Séculos depois, o filósofo Immanuel Kant continuava a tradição. Conta-se que todos os dias, às três e meia da tarde, em ponto, ele saía de sua casa, na cidade de Königsberg (antiga Prússia) para um passeio vespertino na alameda de Tílias, que hoje se chama Passeio do Filósofo. A pontualidade era tamanha que os vizinhos acertavam seus relógios pela hora que Kant aparecia na porta de casa para iniciar sua peregrinação diária. Dizem que essa rotina só foi interrompida duas vezes em sua vida: ao aguardar notícias da Revolução Francesa e ao ler, extasiado, a obra Emilio, de Rousseau.
A propósito de Rousseau, é dele o famoso livro “Os devaneios de um caminhante solitário”, obra escrita já no final de sua vida, inspirada em suas longas caminhadas pelos arredores de Paris, em que ele, observando as pessoas, a arquitetura e a exuberante flora, refletiu, com sensibilidade, lirismo e tocante serenidade, sobre a vida e a natureza humana.
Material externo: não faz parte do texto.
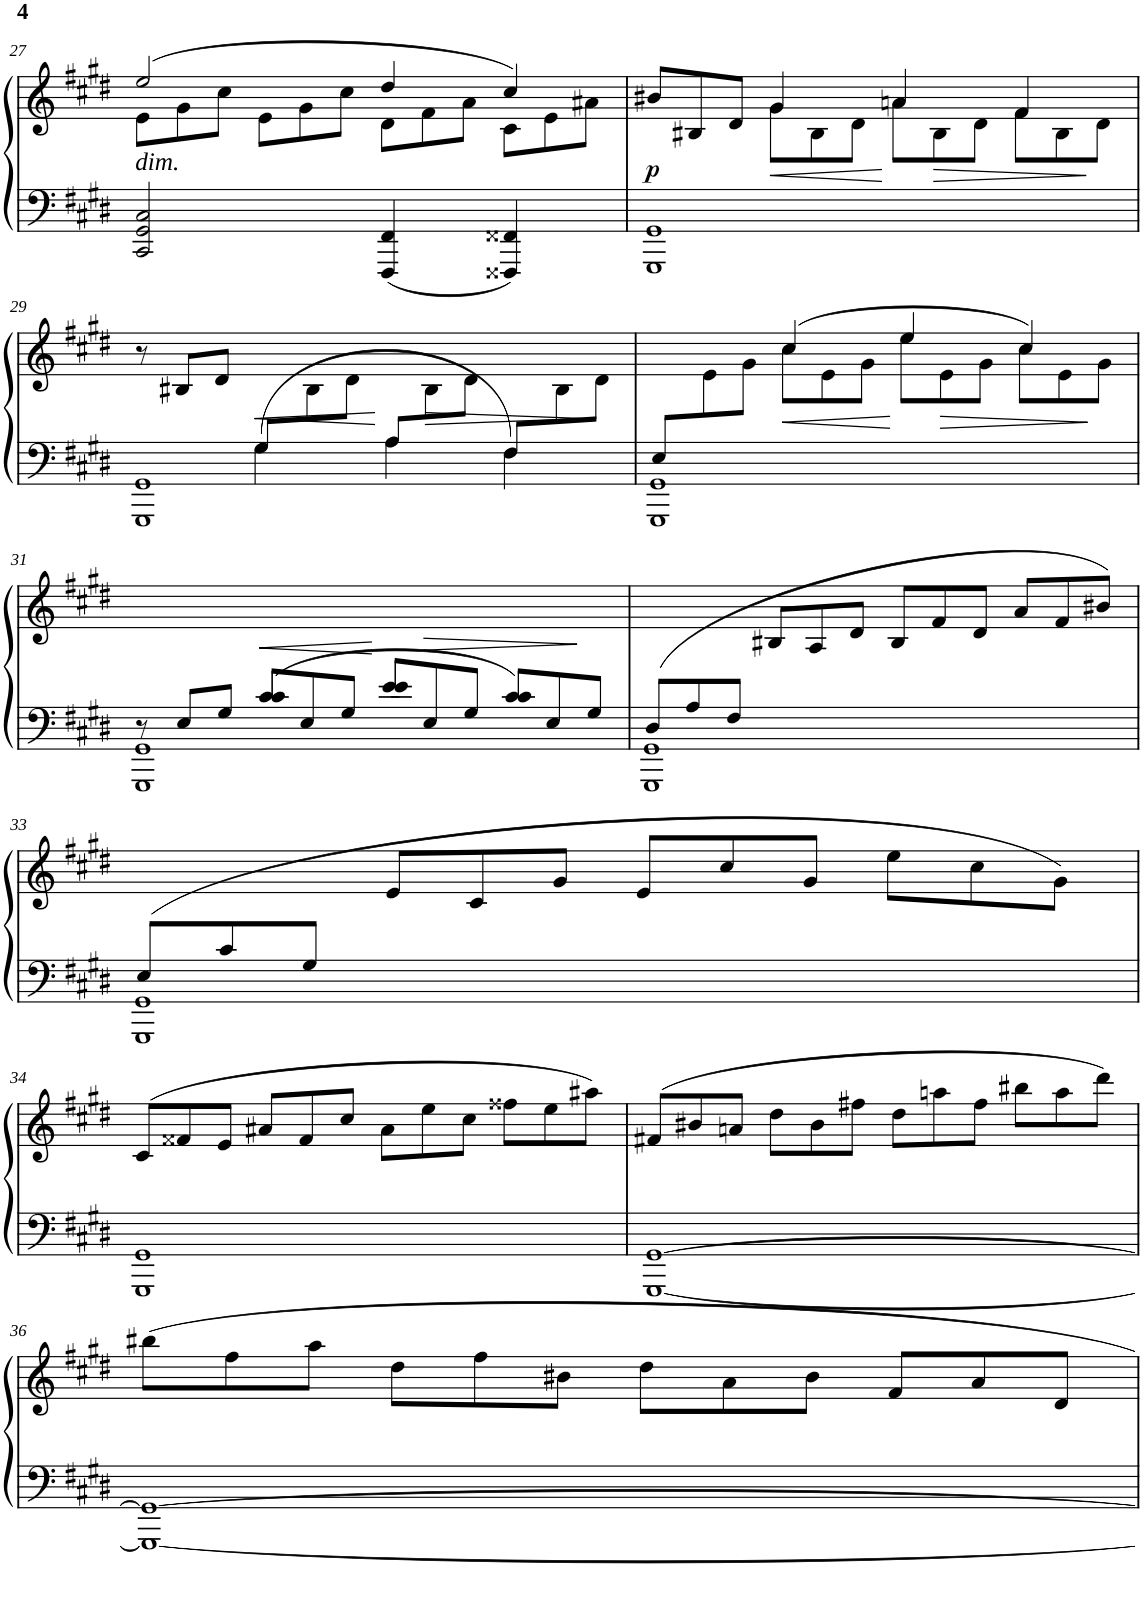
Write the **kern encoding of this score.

**kern	**kern	**dynam
*part1	*part1	*part1
*staff2	*staff1	*staff1/2
*I"Piano	*	*
*I'Pno	*	*
!!LO:PB:g=z
*clefF4	*clefG2	*
*k[f#c#g#d#]	*k[f#c#g#d#]	*
*M4/4	*M4/4	*
*met(c|)	*met(c|)	*
=27	=27	=27
*	*^	*
*	*	*Xtuplet	*
!	!LO:TX:b:i:t=dim.	!	!
2CC#/ 2GG#/ 2C#/	(2ee/	12e\L	.
.	.	12g#\	.
.	.	12cc#\J	.
.	.	12e\L	.
.	.	12g#\	.
.	.	12cc#\J	.
4FFF#/ 4FF#/	4dd#/	12d#\L	.
.	.	12f#\	.
.	.	12a\J	.
4FFF##X/ 4FF##X/	4cc#/)	12c#\L	.
.	.	12e\	.
.	.	12a#X\J	.
=28	=28	=28	=28
!	!	!	!LO:DY:b
1GGG# 1GG#	12b#X/L	4ryy	p
.	12B#X/	.	.
.	12d#/J	.	.
!	!	!	!LO:HP:b
.	4g#/	12g#\L	<
.	.	12B#\	.
.	.	12d#\J	.
.	4an/	12a\L	[
!	!	!	!LO:HP:b
.	.	12B#\	>
.	.	12d#\J	.
.	4f#/	12f#\L	.
.	.	12B#\	.
.	.	12d#\J	]
!!LO:LB:g=z	!!
=29	=29	=29	=29
*^	*	*	*
*	*^	*	*	*
4ryy	4ryy	1GGG# 1GG#	12r	3ryy	.
.	.	.	12B#X/L	.	.
.	.	.	12d#/J	.	.
*	*Xtuplet	*	*	*	*
4G#\	12G#/L	.	2.ryy	.	.
.	6ryy	.	.	12B#\	.
.	.	.	.	12d#\J	.
4A\	12A/L	.	.	12ryy	.
!	!	!	!	!	!LO:HP:b
.	6ryy	.	.	12B#\	>
.	.	.	.	12d#\J	.
4F#\	12F#/L	.	.	12ryy	.
.	6ryy	.	.	12B#\	.
.	.	.	.	12d#\J	]
*	*v	*v	*	*	*
=30	=30	=30	=30	=30
12E/L	1GGG# 1GG#	12ryy	4ryy	.
12%11ryy	.	12e\	.	.
.	.	12g#\J	.	.
!	!	!	!	!LO:HP:b
.	.	(4cc#/	12cc#\L	<
.	.	.	12e\	.
.	.	.	12g#\J	.
.	.	4ee/	12ee\L	[
!	!	!	!	!LO:HP:b
.	.	.	12e\	>
.	.	.	12g#\J	.
.	.	4cc#/)	12cc#\L	.
.	.	.	12e\	.
.	.	.	12g#\J	]
*	*	*v	*v	*
!!LO:LB:g=z
=31	=31	=31	=31
*	*^	*	*
12ryy	4ryy	1GGG# 1GG#	12r	.
12E/L	.	.	12%11ryy	.
12G#/J	.	.	.	.
4c#/	12c#/L	.	.	.
.	12E/	.	.	.
.	12G#/J	.	.	.
4e/	12e/L	.	.	.
.	12E/	.	.	.
.	12G#/J	.	.	.
4c#/	12c#/L	.	.	.
.	12E/	.	.	.
.	12G#/J	.	.	.
*	*v	*v	*	*
=32	=32	=32	=32
(>12D#/L	1GGG# 1GG#	4ryy	.
12A/	.	.	.
12F#/J	.	.	.
2.ryy	.	12B#X/L	.
.	.	12A/	.
.	.	12d#/J	.
.	.	12B#/L	.
.	.	12f#/	.
.	.	12d#/J	.
.	.	12a/L	.
.	.	12f#/	.
.	.	12b#X/J)	.
!!LO:LB:g=z
=33	=33	=33	=33
(12E/L	1GGG# 1GG#	4ryy	.
12c#/	.	.	.
12G#/J	.	.	.
2.ryy	.	12e/L	.
.	.	12c#/	.
.	.	12g#/J	.
.	.	12e/L	.
.	.	12cc#/	.
.	.	12g#/J	.
.	.	12ee\L	.
.	.	12cc#\	.
.	.	12g#\J)	.
*v	*v	*	*
!!LO:LB:g=z
=34	=34	=34
1GGG# 1GG#	(>12c#/L	.
.	12f##X/	.
.	12e/J	.
.	12a#X/L	.
.	12f##/	.
.	12cc#/J	.
.	12a#\L	.
.	12ee\	.
.	12cc#\J	.
.	12ff##X\L	.
.	12ee\	.
.	12aa#X\J)	.
=35	=35	=35
[1GGG# [>1GG#	(>12f#X/L	.
.	12b#X/	.
.	12an/J	.
.	12dd#\L	.
.	12b#\	.
.	12ff#X\J	.
.	12dd#\L	.
.	12aan\	.
.	12ff#\J	.
.	12bb#X\L	.
.	12aa\	.
.	12ddd#\J)	.
!!LO:LB:g=z
=36	=36	=36
1GGG#_ 1GG#_	12bb#X\L	.
.	12ff#\	.
.	12aa\J	.
.	12dd#\L	.
.	12ff#\	.
.	12b#X\J	.
.	12dd#\L	.
.	12a\	.
.	12b#\J	.
.	12f#/L	.
.	12a/	.
.	12d#/J	.
=	=	=
*-	*-	*-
Mais perto de nós, temos o livro “Diário de um Mago”, de Paulo Coelho, publicado em 1987, que retrata a sua jornada de três meses pelo Caminho de Santiago. O livro virou um best-seller mundial e acabou contribuindo muito para o aumento de peregrinos, nos últimos tempos. Vale lembrar, ainda, o “filósofo errante”, Nietzsche, que disse: “Não escrevo apenas com a mão: o pé também quer sempre participar”; as grandes veredas dos sertões de Guimarães Rosa; as ruas por onde andou Alceu Valença; as horas feitas nas canções caminhadas por Geraldo Vandré; as léguas tiranas do Rei do Baião; os caminhos do coração de Gonzaguinha…
Com as devidas proporções guardadas, ciente do meu lugar e preservando os dois pés no chão, admito que este próprio texto, aliado a tudo o que já escrevi, apenas confirmam a amizade e a cumplicidade entre o caminhar, o pensar e o escrever. Caminho, logo penso e logo escrevo. Caminhar é preciso!